▸ **Task description**: Every line of the data should be written out exactly, with the pictures left out.

▸ **Exercise data**:
┄┄┄┄┄┄

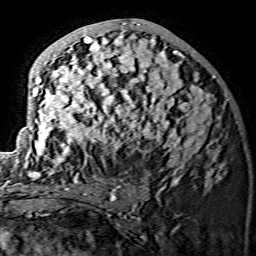
Breast MRI (dynamic contrast-enhanced), one axial slice. Position 69 of 134 along the scan axis. Cropped to one breast. Dynamic contrast-enhanced series, time point 2 of 7 at this slice position (early post-contrast). 1.5 T. TE 3.6 ms, TR 7.3 ms. 1.2 mm slice thickness. 256 × 256 image matrix, field of view 145 × 145 mm. Female patient.
Structures marked on this image (semi-automatic segmentation, software-assisted and operator-edited):
- enhancing-tissue mask used for the functional tumour volume (all voxels passing the contrast-enhancement thresholds inside the analysis volume; usually the tumour): box from (x=17, y=21) to (x=221, y=175) px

┄┄┄┄┄┄

▸ **The completed task**:
Breast MRI (dynamic contrast-enhanced), one axial slice. Position 69 of 134 along the scan axis. Cropped to one breast. Dynamic contrast-enhanced series, time point 2 of 7 at this slice position (early post-contrast). 1.5 T. TE 3.6 ms, TR 7.3 ms. 1.2 mm slice thickness. 256 × 256 image matrix, field of view 145 × 145 mm. Female patient.
Structures marked on this image (semi-automatic segmentation, software-assisted and operator-edited):
- enhancing-tissue mask used for the functional tumour volume (all voxels passing the contrast-enhancement thresholds inside the analysis volume; usually the tumour): box from (x=17, y=21) to (x=221, y=175) px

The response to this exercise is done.